Instructions for the task: Rewrite the data below, substituting "violencia" for each occurrence of "represión" and leaving everything else unchanged.

Provided material:
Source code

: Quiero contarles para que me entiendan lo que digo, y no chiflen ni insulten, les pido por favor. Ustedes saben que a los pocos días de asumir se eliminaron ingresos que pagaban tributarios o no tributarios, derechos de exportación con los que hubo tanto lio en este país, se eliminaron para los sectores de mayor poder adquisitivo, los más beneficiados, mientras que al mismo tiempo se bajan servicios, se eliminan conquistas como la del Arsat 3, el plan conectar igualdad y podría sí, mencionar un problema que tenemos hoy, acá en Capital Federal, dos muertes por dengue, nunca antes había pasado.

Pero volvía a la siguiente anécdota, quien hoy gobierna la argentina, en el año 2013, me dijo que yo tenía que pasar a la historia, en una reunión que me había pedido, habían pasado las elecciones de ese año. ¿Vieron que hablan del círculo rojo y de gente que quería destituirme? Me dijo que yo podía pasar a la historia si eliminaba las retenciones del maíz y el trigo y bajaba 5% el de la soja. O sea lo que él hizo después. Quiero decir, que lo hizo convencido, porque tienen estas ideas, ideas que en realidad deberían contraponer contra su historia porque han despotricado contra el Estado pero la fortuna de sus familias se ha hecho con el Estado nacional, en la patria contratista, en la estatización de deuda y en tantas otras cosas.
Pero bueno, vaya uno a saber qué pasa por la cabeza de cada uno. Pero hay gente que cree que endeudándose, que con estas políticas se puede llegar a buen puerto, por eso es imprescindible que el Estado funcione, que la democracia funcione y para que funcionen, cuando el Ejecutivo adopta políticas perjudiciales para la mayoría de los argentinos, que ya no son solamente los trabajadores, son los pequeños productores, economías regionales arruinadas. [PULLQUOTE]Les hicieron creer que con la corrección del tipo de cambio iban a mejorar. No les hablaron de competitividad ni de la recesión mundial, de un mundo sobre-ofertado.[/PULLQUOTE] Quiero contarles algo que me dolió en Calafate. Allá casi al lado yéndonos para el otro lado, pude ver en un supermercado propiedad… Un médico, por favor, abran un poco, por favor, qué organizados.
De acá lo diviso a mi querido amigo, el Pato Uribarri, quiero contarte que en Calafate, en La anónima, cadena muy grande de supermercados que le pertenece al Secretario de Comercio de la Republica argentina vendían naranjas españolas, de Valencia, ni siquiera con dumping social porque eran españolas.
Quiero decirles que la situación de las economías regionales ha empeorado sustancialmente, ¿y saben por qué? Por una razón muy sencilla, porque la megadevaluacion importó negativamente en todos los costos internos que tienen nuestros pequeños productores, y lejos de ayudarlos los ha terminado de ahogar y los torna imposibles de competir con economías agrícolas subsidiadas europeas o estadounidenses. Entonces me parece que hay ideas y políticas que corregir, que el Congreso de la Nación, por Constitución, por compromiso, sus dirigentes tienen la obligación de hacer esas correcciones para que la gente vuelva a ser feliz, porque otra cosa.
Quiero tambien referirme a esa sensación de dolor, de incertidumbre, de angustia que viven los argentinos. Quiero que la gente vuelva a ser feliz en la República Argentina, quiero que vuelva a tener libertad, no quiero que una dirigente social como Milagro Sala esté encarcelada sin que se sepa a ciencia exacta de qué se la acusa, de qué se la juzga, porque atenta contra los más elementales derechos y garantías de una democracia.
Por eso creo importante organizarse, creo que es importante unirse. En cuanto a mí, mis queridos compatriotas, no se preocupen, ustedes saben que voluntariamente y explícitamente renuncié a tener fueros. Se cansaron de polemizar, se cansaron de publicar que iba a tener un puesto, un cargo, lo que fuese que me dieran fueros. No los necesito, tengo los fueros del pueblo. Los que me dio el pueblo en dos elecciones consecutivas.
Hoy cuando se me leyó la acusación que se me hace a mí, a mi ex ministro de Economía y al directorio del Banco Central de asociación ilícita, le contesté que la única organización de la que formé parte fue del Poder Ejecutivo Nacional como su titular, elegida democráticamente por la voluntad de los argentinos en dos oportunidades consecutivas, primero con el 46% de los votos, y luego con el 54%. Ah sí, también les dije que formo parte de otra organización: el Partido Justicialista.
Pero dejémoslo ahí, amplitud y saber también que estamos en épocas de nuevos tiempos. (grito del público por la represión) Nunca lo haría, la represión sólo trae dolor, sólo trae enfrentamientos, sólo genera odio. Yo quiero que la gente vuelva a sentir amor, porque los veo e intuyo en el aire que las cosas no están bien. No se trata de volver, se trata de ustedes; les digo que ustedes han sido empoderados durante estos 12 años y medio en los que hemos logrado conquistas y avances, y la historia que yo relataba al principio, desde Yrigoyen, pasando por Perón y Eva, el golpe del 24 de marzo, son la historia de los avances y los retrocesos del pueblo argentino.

Result of this task:
Source code

: Quiero contarles para que me entiendan lo que digo, y no chiflen ni insulten, les pido por favor. Ustedes saben que a los pocos días de asumir se eliminaron ingresos que pagaban tributarios o no tributarios, derechos de exportación con los que hubo tanto lio en este país, se eliminaron para los sectores de mayor poder adquisitivo, los más beneficiados, mientras que al mismo tiempo se bajan servicios, se eliminan conquistas como la del Arsat 3, el plan conectar igualdad y podría sí, mencionar un problema que tenemos hoy, acá en Capital Federal, dos muertes por dengue, nunca antes había pasado.

Pero volvía a la siguiente anécdota, quien hoy gobierna la argentina, en el año 2013, me dijo que yo tenía que pasar a la historia, en una reunión que me había pedido, habían pasado las elecciones de ese año. ¿Vieron que hablan del círculo rojo y de gente que quería destituirme? Me dijo que yo podía pasar a la historia si eliminaba las retenciones del maíz y el trigo y bajaba 5% el de la soja. O sea lo que él hizo después. Quiero decir, que lo hizo convencido, porque tienen estas ideas, ideas que en realidad deberían contraponer contra su historia porque han despotricado contra el Estado pero la fortuna de sus familias se ha hecho con el Estado nacional, en la patria contratista, en la estatización de deuda y en tantas otras cosas.
Pero bueno, vaya uno a saber qué pasa por la cabeza de cada uno. Pero hay gente que cree que endeudándose, que con estas políticas se puede llegar a buen puerto, por eso es imprescindible que el Estado funcione, que la democracia funcione y para que funcionen, cuando el Ejecutivo adopta políticas perjudiciales para la mayoría de los argentinos, que ya no son solamente los trabajadores, son los pequeños productores, economías regionales arruinadas. [PULLQUOTE]Les hicieron creer que con la corrección del tipo de cambio iban a mejorar. No les hablaron de competitividad ni de la recesión mundial, de un mundo sobre-ofertado.[/PULLQUOTE] Quiero contarles algo que me dolió en Calafate. Allá casi al lado yéndonos para el otro lado, pude ver en un supermercado propiedad… Un médico, por favor, abran un poco, por favor, qué organizados.
De acá lo diviso a mi querido amigo, el Pato Uribarri, quiero contarte que en Calafate, en La anónima, cadena muy grande de supermercados que le pertenece al Secretario de Comercio de la Republica argentina vendían naranjas españolas, de Valencia, ni siquiera con dumping social porque eran españolas.
Quiero decirles que la situación de las economías regionales ha empeorado sustancialmente, ¿y saben por qué? Por una razón muy sencilla, porque la megadevaluacion importó negativamente en todos los costos internos que tienen nuestros pequeños productores, y lejos de ayudarlos los ha terminado de ahogar y los torna imposibles de competir con economías agrícolas subsidiadas europeas o estadounidenses. Entonces me parece que hay ideas y políticas que corregir, que el Congreso de la Nación, por Constitución, por compromiso, sus dirigentes tienen la obligación de hacer esas correcciones para que la gente vuelva a ser feliz, porque otra cosa.
Quiero tambien referirme a esa sensación de dolor, de incertidumbre, de angustia que viven los argentinos. Quiero que la gente vuelva a ser feliz en la República Argentina, quiero que vuelva a tener libertad, no quiero que una dirigente social como Milagro Sala esté encarcelada sin que se sepa a ciencia exacta de qué se la acusa, de qué se la juzga, porque atenta contra los más elementales derechos y garantías de una democracia.
Por eso creo importante organizarse, creo que es importante unirse. En cuanto a mí, mis queridos compatriotas, no se preocupen, ustedes saben que voluntariamente y explícitamente renuncié a tener fueros. Se cansaron de polemizar, se cansaron de publicar que iba a tener un puesto, un cargo, lo que fuese que me dieran fueros. No los necesito, tengo los fueros del pueblo. Los que me dio el pueblo en dos elecciones consecutivas.
Hoy cuando se me leyó la acusación que se me hace a mí, a mi ex ministro de Economía y al directorio del Banco Central de asociación ilícita, le contesté que la única organización de la que formé parte fue del Poder Ejecutivo Nacional como su titular, elegida democráticamente por la voluntad de los argentinos en dos oportunidades consecutivas, primero con el 46% de los votos, y luego con el 54%. Ah sí, también les dije que formo parte de otra organización: el Partido Justicialista.
Pero dejémoslo ahí, amplitud y saber también que estamos en épocas de nuevos tiempos. (grito del público por la violencia) Nunca lo haría, la violencia sólo trae dolor, sólo trae enfrentamientos, sólo genera odio. Yo quiero que la gente vuelva a sentir amor, porque los veo e intuyo en el aire que las cosas no están bien. No se trata de volver, se trata de ustedes; les digo que ustedes han sido empoderados durante estos 12 años y medio en los que hemos logrado conquistas y avances, y la historia que yo relataba al principio, desde Yrigoyen, pasando por Perón y Eva, el golpe del 24 de marzo, son la historia de los avances y los retrocesos del pueblo argentino.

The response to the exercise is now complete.